The report also suggested that these shifts might send buyers back to Bordeaux, which has seen its market share steadily eroded in recent years. “I think Bordeaux offers great value for money, particularly when you compare it to California, Burgundy and Champagne,” Ritchie says. “They’re making great wine at a scale which isn’t made anywhere else.”
However, he is wary of overstating any market correction for Burgundy as a whole. “In terms of the market, yes, we’ve seen some scaling back in the prices at the top end in Burgundy, but what goes up most tends to retreat more than others at times like this,” Ritchie says.
He admits that some Burgundy lovers might no longer be able to afford wines they were purchasing as recently as five years ago, but says most are not turning their backs on the region altogether. “Instead, they’re looking at different producers, areas and villages,” Ritchie argues. “There are new, younger producers coming through and making great wines. We certainly see continued interest, demand and desire for Burgundy.”
This broadening of the market is also extending beyond the borders of the Côte d’Or, Ritchie believes. “Pinot Noir made around the rest of the world did not really benefit from the Burgundy focus [in the past], but I think there’s beginning to be signs of that,” he says. “I think anywhere from the west coast of the US to New Zealand, Germany and Austria – anywhere where Pinot’s being made, people are interested in trying it and discovering it.”
The larger question is whether the increasing diversity of the fine wine scene that has been so evident in recent years will persist against such a fragile macroeconomic backdrop. Here, Ritchie remains optimistic. “I would see that continuing,” he says. “If you think prices aren’t going to scale back too much, people will continue to explore different areas.
“In every region, there’s a younger generation of winemakers coming through, making wines with more purity, delicacy, finesse. That’s what people are excited about, and I don’t see that stopping.”
People are also increasingly excited about spirits, which has gone from being an afterthought for most auction houses several years ago to an increasingly vital part of their businesses today. Here too, diversity is a trend, as Ritchie outlines.

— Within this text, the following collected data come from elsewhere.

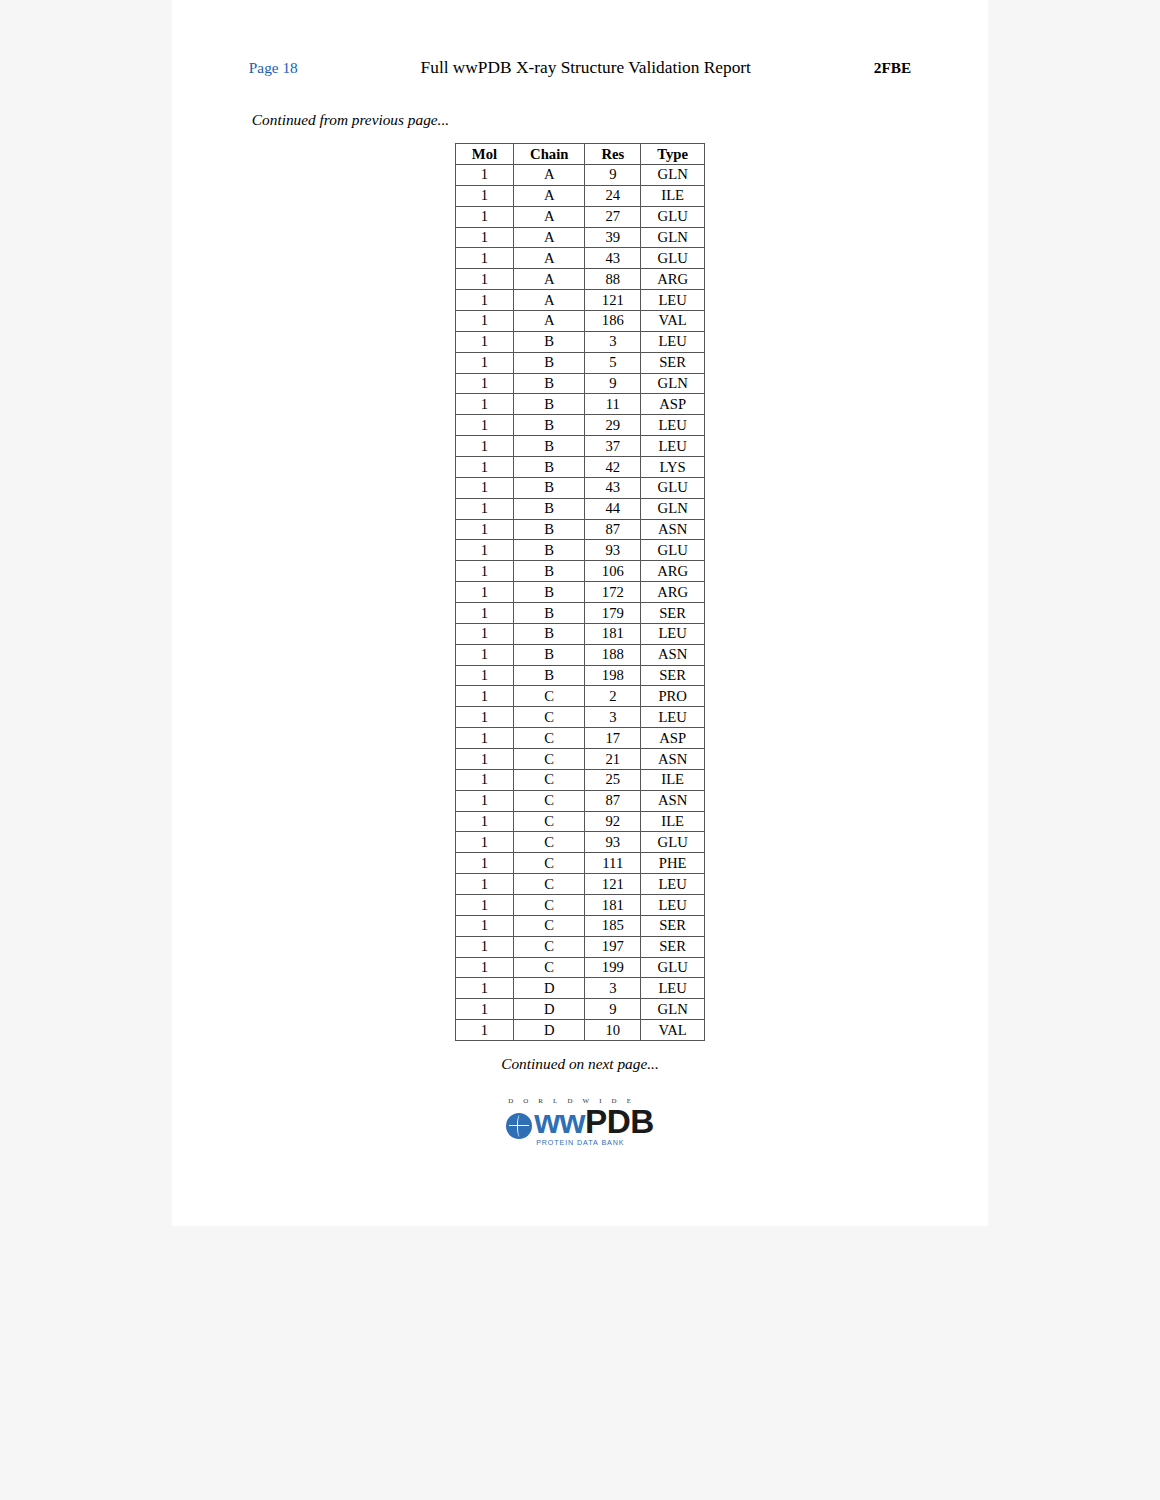Page 18
Full wwPDB X-ray Structure Validation Report
2FBE
Continued from previous page...
| Mol | Chain | Res | Type |
| --- | --- | --- | --- |
| 1 | A | 9 | GLN |
| 1 | A | 24 | ILE |
| 1 | A | 27 | GLU |
| 1 | A | 39 | GLN |
| 1 | A | 43 | GLU |
| 1 | A | 88 | ARG |
| 1 | A | 121 | LEU |
| 1 | A | 186 | VAL |
| 1 | B | 3 | LEU |
| 1 | B | 5 | SER |
| 1 | B | 9 | GLN |
| 1 | B | 11 | ASP |
| 1 | B | 29 | LEU |
| 1 | B | 37 | LEU |
| 1 | B | 42 | LYS |
| 1 | B | 43 | GLU |
| 1 | B | 44 | GLN |
| 1 | B | 87 | ASN |
| 1 | B | 93 | GLU |
| 1 | B | 106 | ARG |
| 1 | B | 172 | ARG |
| 1 | B | 179 | SER |
| 1 | B | 181 | LEU |
| 1 | B | 188 | ASN |
| 1 | B | 198 | SER |
| 1 | C | 2 | PRO |
| 1 | C | 3 | LEU |
| 1 | C | 17 | ASP |
| 1 | C | 21 | ASN |
| 1 | C | 25 | ILE |
| 1 | C | 87 | ASN |
| 1 | C | 92 | ILE |
| 1 | C | 93 | GLU |
| 1 | C | 111 | PHE |
| 1 | C | 121 | LEU |
| 1 | C | 181 | LEU |
| 1 | C | 185 | SER |
| 1 | C | 197 | SER |
| 1 | C | 199 | GLU |
| 1 | D | 3 | LEU |
| 1 | D | 9 | GLN |
| 1 | D | 10 | VAL |
Continued on next page...
D O R L D W I D E
ww PDB
PROTEIN DATA BANK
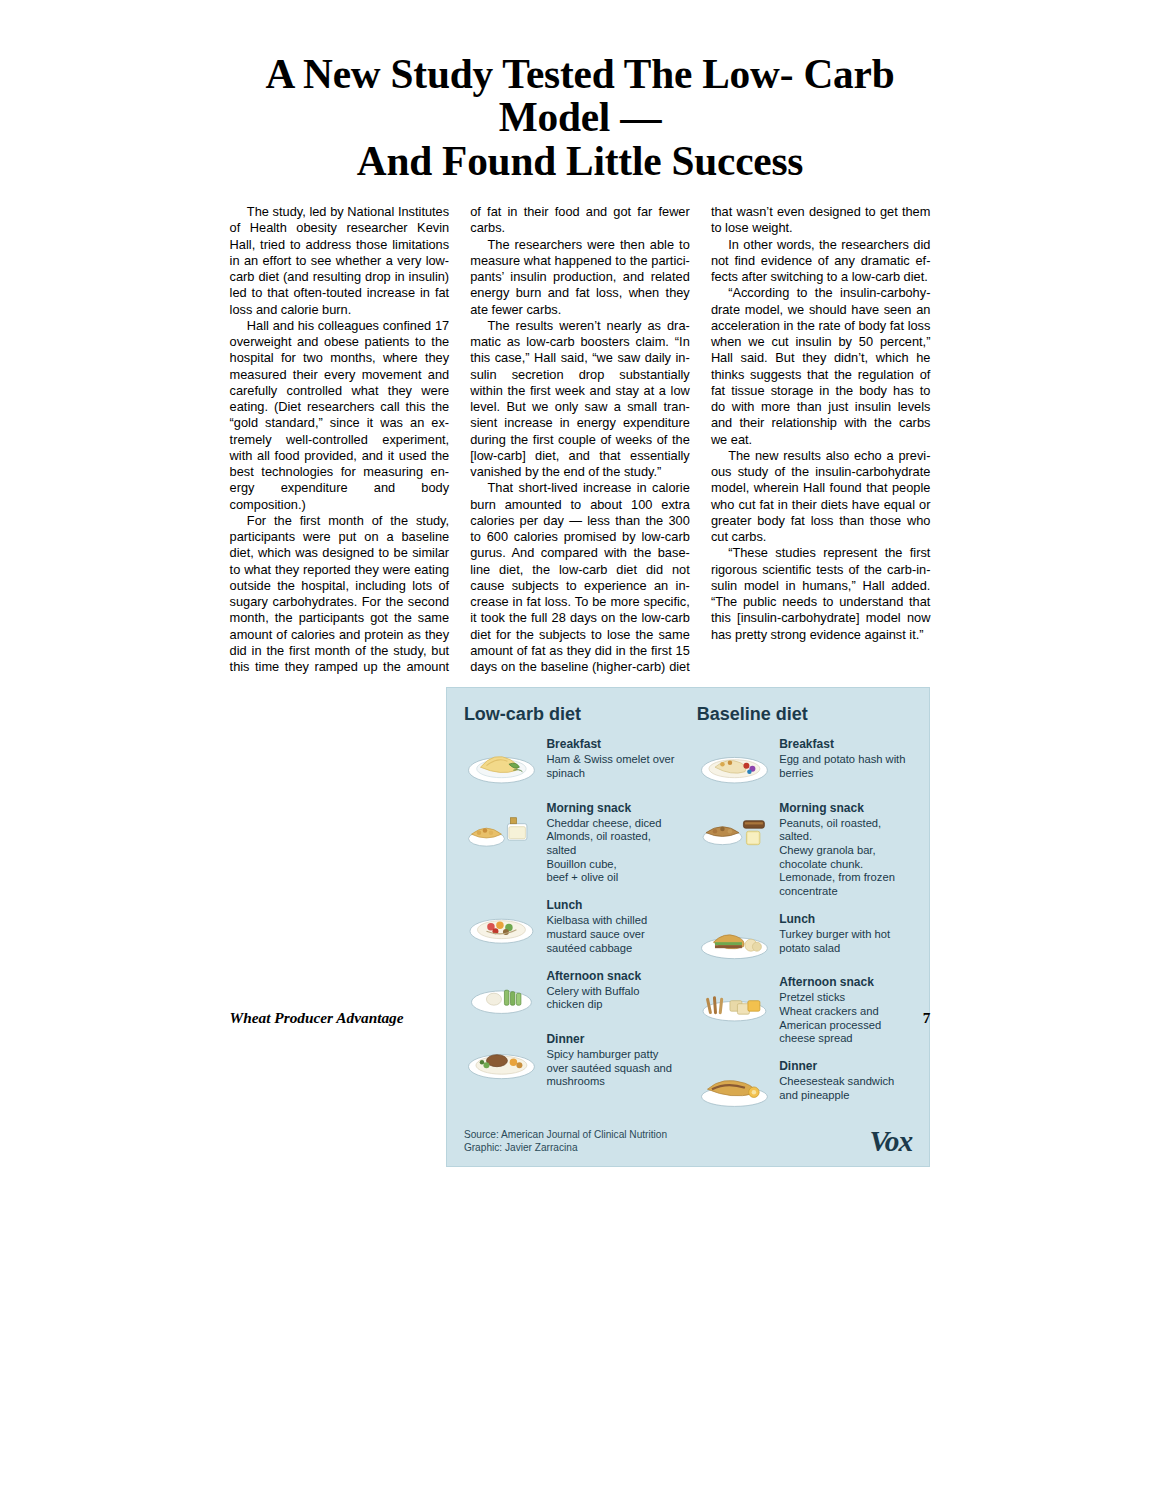A New Study Tested The Low- Carb Model —
And Found Little Success
The study, led by National Institutes of Health obesity researcher Kevin Hall, tried to address those limitations in an effort to see whether a very low-carb diet (and resulting drop in insulin) led to that often-touted increase in fat loss and calorie burn.
Hall and his colleagues confined 17 overweight and obese patients to the hospital for two months, where they measured their every movement and carefully controlled what they were eating. (Diet researchers call this the “gold standard,” since it was an extremely well-controlled experiment, with all food provided, and it used the best technologies for measuring energy expenditure and body composition.)
For the first month of the study, participants were put on a baseline diet, which was designed to be similar to what they reported they were eating outside the hospital, including lots of sugary carbohydrates. For the second month, the participants got the same amount of calories and protein as they did in the first month of the study, but this time they ramped up the amount of fat in their food and got far fewer carbs.
The researchers were then able to measure what happened to the participants’ insulin production, and related energy burn and fat loss, when they ate fewer carbs.
The results weren’t nearly as dramatic as low-carb boosters claim. “In this case,” Hall said, “we saw daily insulin secretion drop substantially within the first week and stay at a low level. But we only saw a small transient increase in energy expenditure during the first couple of weeks of the [low-carb] diet, and that essentially vanished by the end of the study.”
That short-lived increase in calorie burn amounted to about 100 extra calories per day — less than the 300 to 600 calories promised by low-carb gurus. And compared with the baseline diet, the low-carb diet did not cause subjects to experience an increase in fat loss. To be more specific, it took the full 28 days on the low-carb diet for the subjects to lose the same amount of fat as they did in the first 15 days on the baseline (higher-carb) diet that wasn’t even designed to get them to lose weight.
In other words, the researchers did not find evidence of any dramatic effects after switching to a low-carb diet.
“According to the insulin-carbohydrate model, we should have seen an acceleration in the rate of body fat loss when we cut insulin by 50 percent,” Hall said. But they didn’t, which he thinks suggests that the regulation of fat tissue storage in the body has to do with more than just insulin levels and their relationship with the carbs we eat.
The new results also echo a previous study of the insulin-carbohydrate model, wherein Hall found that people who cut fat in their diets have equal or greater body fat loss than those who cut carbs.
“These studies represent the first rigorous scientific tests of the carb-insulin model in humans,” Hall added. “The public needs to understand that this [insulin-carbohydrate] model now has pretty strong evidence against it.”
Low-carb diet
Breakfast Ham & Swiss omelet over spinach
Morning snack Cheddar cheese, diced Almonds, oil roasted, salted Bouillon cube, beef + olive oil
Lunch Kielbasa with chilled mustard sauce over sautéed cabbage
Afternoon snack Celery with Buffalo chicken dip
Dinner Spicy hamburger patty over sautéed squash and mushrooms
Baseline diet
Breakfast Egg and potato hash with berries
Morning snack Peanuts, oil roasted, salted. Chewy granola bar, chocolate chunk. Lemonade, from frozen concentrate
Lunch Turkey burger with hot potato salad
Afternoon snack Pretzel sticks Wheat crackers and American processed cheese spread
Dinner Cheesesteak sandwich and pineapple
Source: American Journal of Clinical Nutrition
Graphic: Javier Zarracina
Vox
Wheat Producer Advantage
7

“It started with Scotch [whisky], then went to Japanese, and now it’s with American,” he says. “There’s always been a reasonably strong secondary market [for spirits] in the UK, but in the US for regulatory reasons to a large degree, there hasn’t really been a large secondary market for spirits. But now there’s a big appetite and demand. We see the US marketplace as a big growth marketplace for us in the future.”

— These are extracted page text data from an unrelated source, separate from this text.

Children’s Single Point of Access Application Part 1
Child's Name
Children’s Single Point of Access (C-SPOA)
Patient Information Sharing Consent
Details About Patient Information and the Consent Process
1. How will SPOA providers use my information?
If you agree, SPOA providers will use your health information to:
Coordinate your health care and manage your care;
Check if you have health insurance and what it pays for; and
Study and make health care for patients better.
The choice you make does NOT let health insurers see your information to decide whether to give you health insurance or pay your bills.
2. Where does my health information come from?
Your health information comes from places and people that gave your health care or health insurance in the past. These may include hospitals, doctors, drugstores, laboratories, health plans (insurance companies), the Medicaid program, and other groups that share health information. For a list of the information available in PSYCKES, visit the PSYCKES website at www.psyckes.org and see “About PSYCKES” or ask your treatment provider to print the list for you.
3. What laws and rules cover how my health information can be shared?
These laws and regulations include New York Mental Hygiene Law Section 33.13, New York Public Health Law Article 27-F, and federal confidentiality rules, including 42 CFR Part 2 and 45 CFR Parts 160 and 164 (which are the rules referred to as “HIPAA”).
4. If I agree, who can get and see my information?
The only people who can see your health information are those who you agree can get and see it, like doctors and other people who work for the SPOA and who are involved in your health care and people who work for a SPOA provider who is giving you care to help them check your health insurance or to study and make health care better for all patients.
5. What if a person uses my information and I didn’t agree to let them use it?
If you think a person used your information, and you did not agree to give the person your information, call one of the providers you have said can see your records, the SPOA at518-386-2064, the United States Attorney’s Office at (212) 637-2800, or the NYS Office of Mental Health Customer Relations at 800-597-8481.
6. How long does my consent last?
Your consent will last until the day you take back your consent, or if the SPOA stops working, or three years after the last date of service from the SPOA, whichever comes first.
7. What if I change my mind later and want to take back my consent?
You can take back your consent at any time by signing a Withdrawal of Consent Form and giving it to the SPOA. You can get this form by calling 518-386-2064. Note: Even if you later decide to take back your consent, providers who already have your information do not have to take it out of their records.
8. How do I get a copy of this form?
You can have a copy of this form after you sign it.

More generally, increased activity in the US has helped to make up for a slowing of demand in the Far East, largely as a result of the Chinese government’s zero-Covid policy ushering in continued severe lockdowns and an effective ban on overseas travel. “It will be very interesting for us, now that China is opening up and people are travelling again,” Ritchie says.
He remains unsure of how quickly the market will return, but underlying trends encourage optimism, with Greater China a world away from the gift-driven market of the 2000s and early 2010s. “It’s much more about personal consumption now,” Ritchie says. “Buyers are relatively sophisticated and want to explore and enjoy wine.”

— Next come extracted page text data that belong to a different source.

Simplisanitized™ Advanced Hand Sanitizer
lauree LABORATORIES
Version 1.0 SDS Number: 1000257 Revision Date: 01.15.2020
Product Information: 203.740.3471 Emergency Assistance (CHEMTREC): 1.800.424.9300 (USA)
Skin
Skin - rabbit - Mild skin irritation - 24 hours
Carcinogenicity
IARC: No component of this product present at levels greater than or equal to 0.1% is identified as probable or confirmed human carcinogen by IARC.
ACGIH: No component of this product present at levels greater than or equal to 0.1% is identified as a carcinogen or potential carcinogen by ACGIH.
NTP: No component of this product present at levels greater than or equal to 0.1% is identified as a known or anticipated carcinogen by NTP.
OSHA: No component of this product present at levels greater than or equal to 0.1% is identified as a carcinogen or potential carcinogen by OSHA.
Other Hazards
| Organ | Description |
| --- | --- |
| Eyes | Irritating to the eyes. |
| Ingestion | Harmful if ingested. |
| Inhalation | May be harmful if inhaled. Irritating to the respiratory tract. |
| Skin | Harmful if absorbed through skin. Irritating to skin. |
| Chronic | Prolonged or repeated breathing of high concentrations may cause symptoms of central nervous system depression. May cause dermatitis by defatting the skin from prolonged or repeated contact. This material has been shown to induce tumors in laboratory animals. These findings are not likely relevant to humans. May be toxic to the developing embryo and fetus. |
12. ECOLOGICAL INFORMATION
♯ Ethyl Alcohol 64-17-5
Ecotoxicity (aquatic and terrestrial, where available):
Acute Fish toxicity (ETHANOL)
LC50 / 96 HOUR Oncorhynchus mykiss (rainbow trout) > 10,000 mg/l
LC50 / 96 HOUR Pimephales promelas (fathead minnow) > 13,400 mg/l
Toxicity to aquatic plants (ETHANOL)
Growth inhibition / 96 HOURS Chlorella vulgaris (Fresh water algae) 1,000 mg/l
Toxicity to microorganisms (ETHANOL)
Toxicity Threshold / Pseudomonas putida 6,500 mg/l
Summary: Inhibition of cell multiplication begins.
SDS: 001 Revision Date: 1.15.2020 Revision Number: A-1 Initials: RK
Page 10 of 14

Meanwhile, southeast Asia – Singapore, Indonesia, Thailand, Vietnam – is playing an increasingly significant role, and Ritchie has been pleasantly surprised by the resilience and stability displayed recently by the UK and continental Europe, despite war in Ukraine and spiralling inflation.
Resilience and stability – after an extended period of buoyancy for the global fine wine and spirits market that persisted through the years of the Covid-19 pandemic, these look set to be the bywords for merchants and auction houses during 2023. And, while there are question marks about the market’s short-term performance, it’s clear that the underlying trends remain largely positive.